**Work item:**
Each line in the data holding "Silkscreen" should be listed.

**Provided entries:**

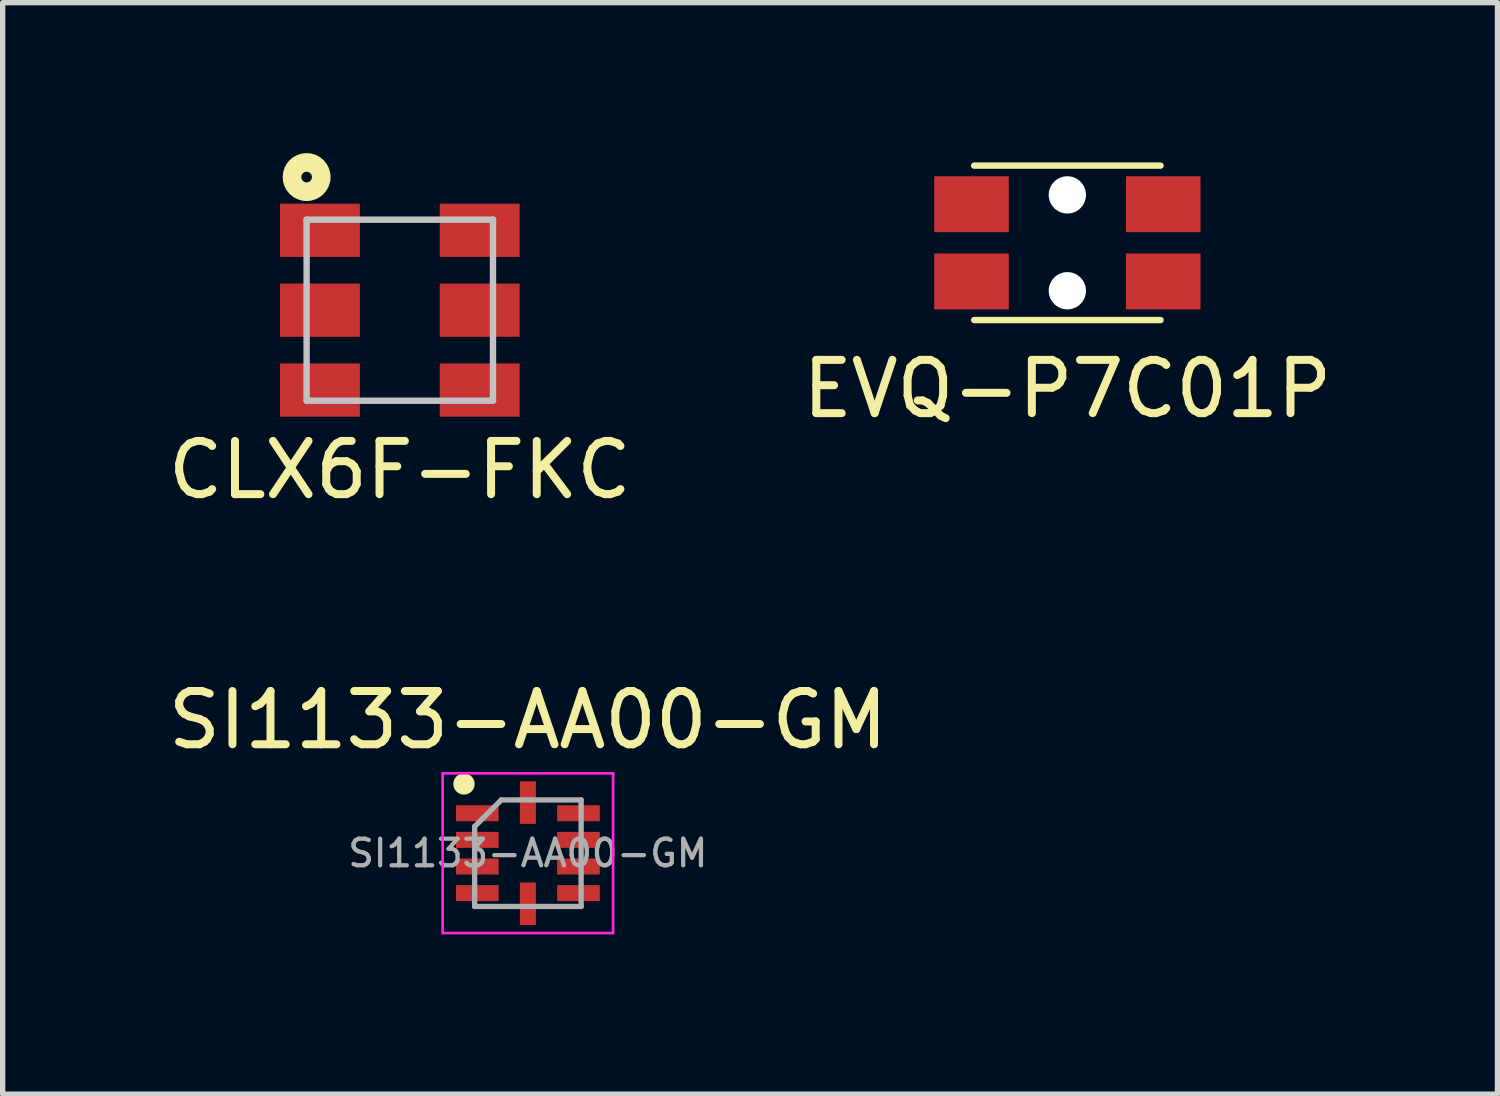
<source format=kicad_pcb>
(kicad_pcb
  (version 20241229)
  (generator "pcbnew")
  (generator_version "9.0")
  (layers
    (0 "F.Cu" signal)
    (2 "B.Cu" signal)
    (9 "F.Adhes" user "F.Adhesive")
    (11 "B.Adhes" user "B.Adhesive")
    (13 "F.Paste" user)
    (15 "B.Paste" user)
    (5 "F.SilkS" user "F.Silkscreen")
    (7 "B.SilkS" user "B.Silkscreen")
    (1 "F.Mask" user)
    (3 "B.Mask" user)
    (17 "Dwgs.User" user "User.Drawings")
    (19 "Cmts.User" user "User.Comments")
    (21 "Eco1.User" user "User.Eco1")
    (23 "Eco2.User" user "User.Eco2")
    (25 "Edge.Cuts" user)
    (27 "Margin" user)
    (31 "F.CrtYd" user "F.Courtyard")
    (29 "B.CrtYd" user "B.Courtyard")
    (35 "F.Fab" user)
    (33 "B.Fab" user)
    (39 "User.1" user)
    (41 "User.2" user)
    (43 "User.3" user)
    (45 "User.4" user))
  (footprint "EVQ-P7C01P"
    (layer "F.Cu")
    (at 16.994 1.51)
    (property "Reference" "EVQ-P7C01P" (at 0 2.743 0) (layer "F.SilkS") (effects (font (size 1 1) (thickness 0.15))))
    (attr through_hole)
    (fp_line (start -1.75 -1.45) (end 1.75 -1.45) (stroke (width 0.12) (type solid)) (layer "F.SilkS"))
    (fp_line (start -1.75 1.45) (end 1.75 1.45) (stroke (width 0.12) (type solid)) (layer "F.SilkS"))
    (pad "" np_thru_hole circle (at 0 -0.9) (size 0.7 0.7) (drill 0.7) (layers "*.Cu" "*.Mask"))
    (pad "" np_thru_hole circle (at 0 0.9) (size 0.7 0.7) (drill 0.7) (layers "*.Cu" "*.Mask"))
    (pad "1" smd rect (at -1.8 -0.725) (size 1.4 1.05) (layers "F.Cu" "F.Mask" "F.Paste"))
    (pad "1" smd rect (at 1.8 -0.725) (size 1.4 1.05) (layers "F.Cu" "F.Mask" "F.Paste"))
    (pad "2" smd rect (at -1.8 0.725) (size 1.4 1.05) (layers "F.Cu" "F.Mask" "F.Paste"))
    (pad "2" smd rect (at 1.8 0.725) (size 1.4 1.05) (layers "F.Cu" "F.Mask" "F.Paste")))
  (footprint "CLX6F-FKC"
    (layer "F.Cu")
    (at 4.458 2.775)
    (property "Reference" "CLX6F-FKC" (at 0 3 0) (layer "F.SilkS") (effects (font (size 1 1) (thickness 0.15))))
    (attr through_hole)
    (fp_circle (center -1.75 -2.5) (end -1.65 -2.5) (stroke (width 0.35) (type solid)) (fill no) (layer "F.SilkS"))
    (fp_line (start -1.75 -1.7) (end -1.75 1.7) (stroke (width 0.12) (type solid)) (layer "Dwgs.User"))
    (fp_line (start -1.75 -1.7) (end 1.75 -1.7) (stroke (width 0.12) (type solid)) (layer "Dwgs.User"))
    (fp_line (start -1.75 1.7) (end 1.75 1.7) (stroke (width 0.12) (type solid)) (layer "Dwgs.User"))
    (fp_line (start 1.75 1.7) (end 1.75 -1.7) (stroke (width 0.12) (type solid)) (layer "Dwgs.User"))
    (pad "1" smd rect (at -1.5 -1.5) (size 1.5 1) (layers "F.Cu" "F.Mask" "F.Paste"))
    (pad "2" smd rect (at -1.5 0) (size 1.5 1) (layers "F.Cu" "F.Mask" "F.Paste"))
    (pad "3" smd rect (at -1.5 1.5) (size 1.5 1) (layers "F.Cu" "F.Mask" "F.Paste"))
    (pad "4" smd rect (at 1.5 1.5) (size 1.5 1) (layers "F.Cu" "F.Mask" "F.Paste"))
    (pad "5" smd rect (at 1.5 0) (size 1.5 1) (layers "F.Cu" "F.Mask" "F.Paste"))
    (pad "6" smd rect (at 1.5 -1.5) (size 1.5 1) (layers "F.Cu" "F.Mask" "F.Paste")))
  (footprint "SI1133-AA00-GM"
    (layer "F.Cu")
    (at 6.863 12.972)
    (property "Reference" "SI1133-AA00-GM" (at 0 -2.5 0) (layer "F.SilkS") (effects (font (size 1 1) (thickness 0.15))))
    (attr smd)
    (fp_circle (center -1.2 -1.3) (end -1.1 -1.3) (stroke (width 0.2) (type solid)) (fill no) (layer "F.SilkS"))
    (fp_line (start -1.6 -1.5) (end -1.6 1.5) (stroke (width 0.05) (type solid)) (layer "F.CrtYd"))
    (fp_line (start -1.6 1.5) (end 1.6 1.5) (stroke (width 0.05) (type solid)) (layer "F.CrtYd"))
    (fp_line (start 1.6 -1.5) (end -1.6 -1.5) (stroke (width 0.05) (type solid)) (layer "F.CrtYd"))
    (fp_line (start 1.6 1.5) (end 1.6 -1.5) (stroke (width 0.05) (type solid)) (layer "F.CrtYd"))
    (fp_line (start -1 -0.5) (end -0.5 -1) (stroke (width 0.1) (type solid)) (layer "F.Fab"))
    (fp_line (start -1 1) (end -1 -0.5) (stroke (width 0.1) (type solid)) (layer "F.Fab"))
    (fp_line (start -0.5 -1) (end 1 -1) (stroke (width 0.1) (type solid)) (layer "F.Fab"))
    (fp_line (start 1 -1) (end 1 1) (stroke (width 0.1) (type solid)) (layer "F.Fab"))
    (fp_line (start 1 1) (end -1 1) (stroke (width 0.1) (type solid)) (layer "F.Fab"))
    (fp_text user "${REFERENCE}" (at 0 0 0) (layer "F.Fab") (effects (font (size 0.5 0.5) (thickness 0.08))))
    (pad "1" smd rect (at -0.95 -0.75) (size 0.8 0.3) (layers "F.Cu" "F.Mask" "F.Paste"))
    (pad "2" smd rect (at -0.95 -0.25) (size 0.8 0.3) (layers "F.Cu" "F.Mask" "F.Paste"))
    (pad "3" smd rect (at -0.95 0.25) (size 0.8 0.3) (layers "F.Cu" "F.Mask" "F.Paste"))
    (pad "4" smd rect (at -0.95 0.75) (size 0.8 0.3) (layers "F.Cu" "F.Mask" "F.Paste"))
    (pad "5" smd rect (at 0 0.95) (size 0.3 0.8) (layers "F.Cu" "F.Mask" "F.Paste"))
    (pad "6" smd rect (at 0.95 0.75) (size 0.8 0.3) (layers "F.Cu" "F.Mask" "F.Paste"))
    (pad "7" smd rect (at 0.95 0.25) (size 0.8 0.3) (layers "F.Cu" "F.Mask" "F.Paste"))
    (pad "8" smd rect (at 0.95 -0.25) (size 0.8 0.3) (layers "F.Cu" "F.Mask" "F.Paste"))
    (pad "9" smd rect (at 0.95 -0.75) (size 0.8 0.3) (layers "F.Cu" "F.Mask" "F.Paste"))
    (pad "10" smd rect (at 0 -0.95) (size 0.3 0.8) (layers "F.Cu" "F.Mask" "F.Paste")))
  (gr_rect
    (start -3 -3)
    (end 25.071 17.497)
    (stroke (width 0.1) (type default))
    (fill no)
    (layer "Edge.Cuts")))
</source>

**Written solution:**
    (5 "F.SilkS" user "F.Silkscreen")
    (7 "B.SilkS" user "B.Silkscreen")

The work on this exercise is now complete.